Aim of the exercise:
Omit the pictures. Print each entry below exactly.

[Saved entries]
▬▬▬▬▬▬▬▬▬▬

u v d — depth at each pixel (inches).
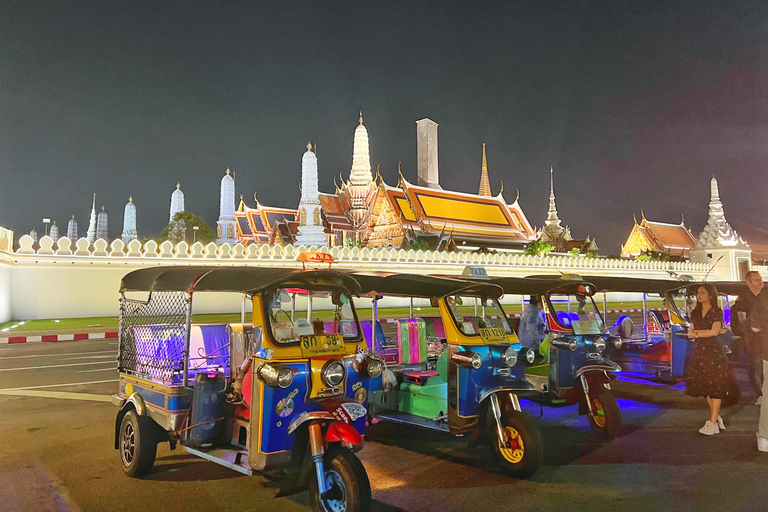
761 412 246.5
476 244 2015.3
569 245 2504.9
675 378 360.8
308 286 192.2
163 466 227.9
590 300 301.0
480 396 219.3
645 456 241.9
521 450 214.8
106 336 733.3
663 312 470.0
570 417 319.6
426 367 291.3
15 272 874.8
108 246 951.0
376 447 261.4
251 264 1074.1
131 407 223.3
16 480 211.6
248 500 192.2
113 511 182.1
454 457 245.1
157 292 223.5
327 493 164.4
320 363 173.6
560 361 272.5
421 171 2295.8
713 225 2267.5
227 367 231.3
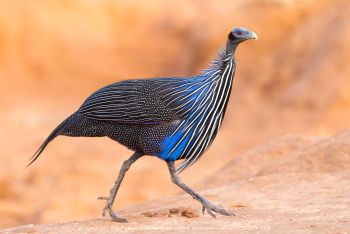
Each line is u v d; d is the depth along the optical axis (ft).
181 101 38.47
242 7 200.44
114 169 127.34
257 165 63.67
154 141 38.88
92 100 39.42
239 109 163.12
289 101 158.10
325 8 180.75
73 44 221.66
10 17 217.36
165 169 125.49
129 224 39.78
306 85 158.51
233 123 157.79
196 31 215.31
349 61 157.48
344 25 166.81
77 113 40.01
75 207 105.70
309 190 47.83
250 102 164.55
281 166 54.39
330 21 173.06
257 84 169.27
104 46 224.74
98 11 232.12
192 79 38.86
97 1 233.35
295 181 50.39
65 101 198.90
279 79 168.04
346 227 35.76
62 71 215.10
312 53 168.66
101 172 124.88
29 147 148.46
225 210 39.27
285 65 170.40
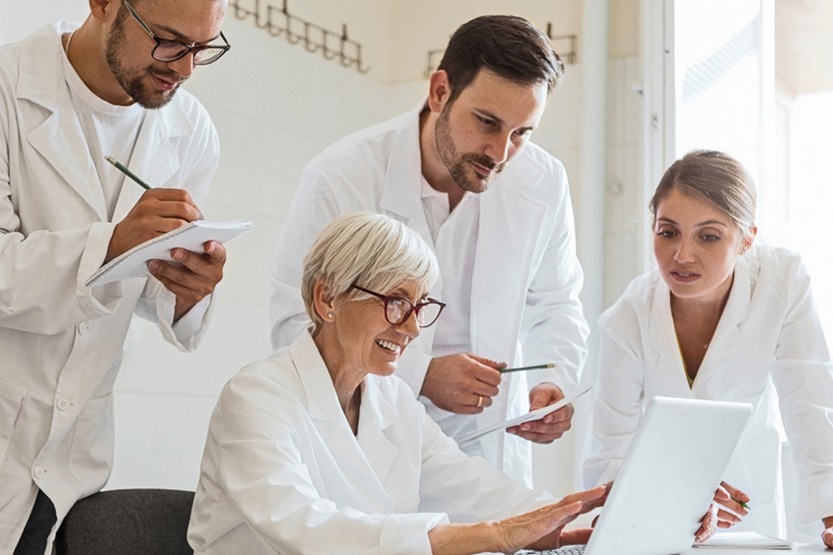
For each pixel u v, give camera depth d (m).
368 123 4.29
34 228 2.14
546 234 2.72
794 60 3.75
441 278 2.59
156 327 3.36
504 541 1.70
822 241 3.63
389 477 2.10
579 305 2.83
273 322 2.56
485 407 2.51
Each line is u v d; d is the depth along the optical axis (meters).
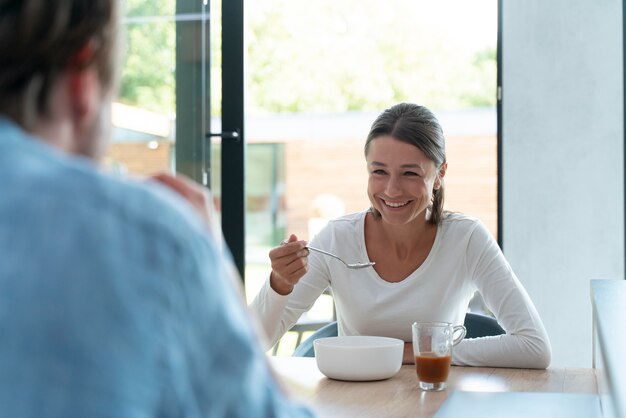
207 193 0.70
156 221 0.47
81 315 0.43
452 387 1.45
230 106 2.99
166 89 2.87
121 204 0.47
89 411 0.42
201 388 0.47
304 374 1.56
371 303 1.96
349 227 2.05
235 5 2.97
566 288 3.06
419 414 1.24
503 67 3.09
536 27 3.07
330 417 1.22
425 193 1.89
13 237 0.45
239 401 0.49
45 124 0.53
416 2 7.88
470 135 8.12
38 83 0.52
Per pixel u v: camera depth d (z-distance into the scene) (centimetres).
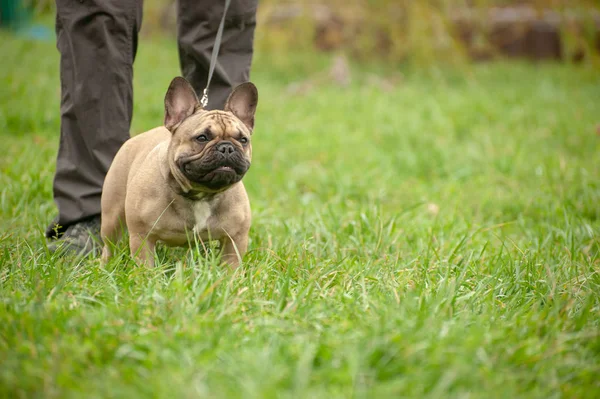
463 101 1716
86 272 579
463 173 1099
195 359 422
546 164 1089
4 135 1162
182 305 492
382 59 2325
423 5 2139
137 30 688
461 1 2211
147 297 509
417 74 2161
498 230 834
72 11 661
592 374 436
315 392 388
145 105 1451
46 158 988
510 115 1559
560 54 2539
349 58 2364
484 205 934
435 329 468
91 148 682
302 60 2212
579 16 2144
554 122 1479
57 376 397
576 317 527
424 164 1159
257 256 646
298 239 732
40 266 579
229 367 414
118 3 660
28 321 454
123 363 426
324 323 486
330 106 1662
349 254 701
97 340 439
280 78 2095
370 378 407
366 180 1040
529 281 622
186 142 581
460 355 425
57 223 693
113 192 646
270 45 2173
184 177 579
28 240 688
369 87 1959
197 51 711
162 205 591
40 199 829
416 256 686
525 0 2562
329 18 2462
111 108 677
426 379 405
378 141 1330
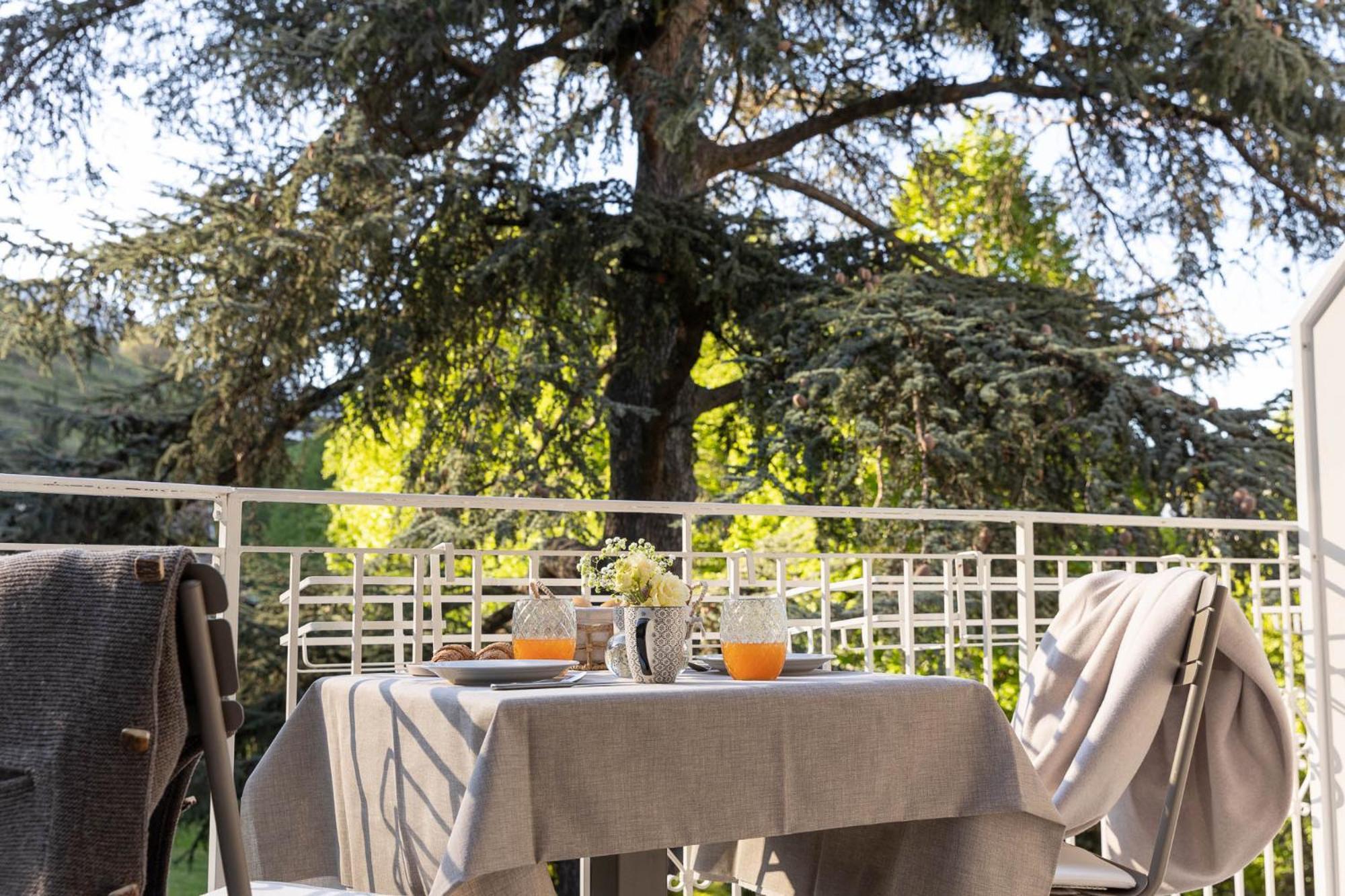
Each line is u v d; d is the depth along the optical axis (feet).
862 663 29.55
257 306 28.32
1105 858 8.00
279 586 34.58
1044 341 29.99
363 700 7.01
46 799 4.50
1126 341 31.91
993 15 31.55
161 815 4.87
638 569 7.18
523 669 6.70
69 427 33.24
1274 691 8.02
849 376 28.94
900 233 40.91
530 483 31.65
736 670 7.19
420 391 33.17
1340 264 11.37
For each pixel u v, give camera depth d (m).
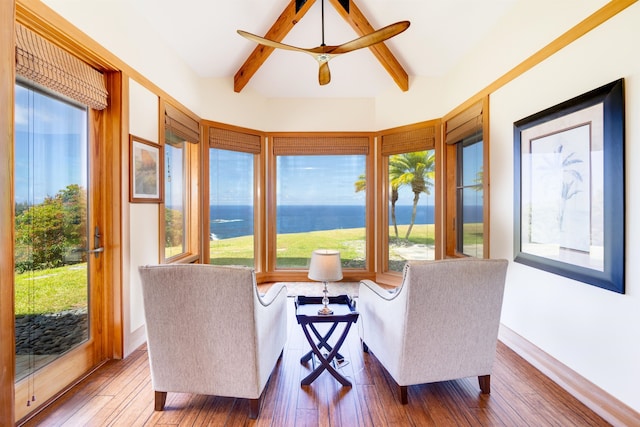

▬▬▬▬▬▬▬▬▬▬

Output of the task:
u v d — depth at each pixel (inches).
761 412 246.5
476 244 2015.3
569 245 2504.9
675 378 360.8
308 286 192.2
163 466 227.9
590 300 301.0
480 396 219.3
645 456 241.9
521 450 214.8
106 336 733.3
663 312 470.0
570 417 319.6
426 367 291.3
15 272 874.8
108 246 951.0
376 447 261.4
251 264 1074.1
131 407 223.3
16 480 211.6
248 500 192.2
113 511 182.1
454 457 245.1
157 292 223.5
327 493 164.4
320 363 173.6
560 361 272.5
421 171 2295.8
713 225 2267.5
227 367 231.3
Each line is u v d; d is the depth along the optical axis (ft).
181 101 38.47
242 7 200.44
114 169 127.34
257 165 63.67
154 141 38.88
92 100 39.42
239 109 163.12
289 101 158.10
325 8 180.75
73 44 221.66
10 17 217.36
165 169 125.49
129 224 39.78
306 85 158.51
233 123 157.79
196 31 215.31
349 61 157.48
344 25 166.81
77 113 40.01
75 207 105.70
309 190 47.83
250 102 164.55
281 166 54.39
330 21 173.06
257 84 169.27
104 46 224.74
98 11 232.12
192 79 38.86
97 1 233.35
295 181 50.39
65 101 198.90
279 79 168.04
346 227 35.76
62 71 215.10
312 53 168.66
101 172 124.88
29 147 148.46
225 210 39.27
285 65 170.40
For each pixel u v, give camera depth d (m).
368 123 4.29
34 228 2.14
546 234 2.72
794 60 3.75
441 278 2.59
156 327 3.36
504 541 1.70
822 241 3.63
389 477 2.10
579 305 2.83
273 322 2.56
485 407 2.51
Each line is u v d; d is the depth along the optical axis (meters).
207 193 0.70
156 221 0.47
81 315 0.43
452 387 1.45
230 106 2.99
166 89 2.87
121 204 0.47
89 411 0.42
201 388 0.47
304 374 1.56
371 303 1.96
349 227 2.05
235 5 2.97
566 288 3.06
419 414 1.24
503 67 3.09
536 27 3.07
330 417 1.22
425 193 1.89
13 237 0.45
239 401 0.49
45 124 0.53
416 2 7.88
470 135 8.12
38 83 0.52
Per pixel u v: camera depth d (z-distance into the scene) (centimetres).
463 101 1716
86 272 579
463 173 1099
195 359 422
546 164 1089
4 135 1162
182 305 492
382 59 2325
423 5 2139
137 30 688
461 1 2211
147 297 509
417 74 2161
498 230 834
72 11 661
592 374 436
315 392 388
145 105 1451
46 158 988
510 115 1559
560 54 2539
349 58 2364
484 205 934
435 329 468
91 148 682
302 60 2212
579 16 2144
554 122 1479
57 376 397
576 317 527
424 164 1159
257 256 646
298 239 732
40 266 579
229 367 414
118 3 660
28 321 454
123 363 426
324 323 486
330 106 1662
349 254 701
97 340 439
280 78 2095
370 378 407
366 180 1040
529 281 622
186 142 581
460 355 425
57 223 693
113 192 646
270 45 2173
184 177 579
28 240 688
369 87 1959
197 51 711
162 205 591
40 199 829
416 256 686
525 0 2562
329 18 2462
111 108 677
426 379 405
378 141 1330
Each line is u v d; d is the depth along the optical axis (feet).
862 663 29.55
257 306 28.32
1105 858 8.00
279 586 34.58
1044 341 29.99
363 700 7.01
46 799 4.50
1126 341 31.91
993 15 31.55
161 815 4.87
638 569 7.18
523 669 6.70
69 427 33.24
1274 691 8.02
849 376 28.94
900 233 40.91
530 483 31.65
736 670 7.19
420 391 33.17
1340 264 11.37
For each pixel u v, give camera depth d (m).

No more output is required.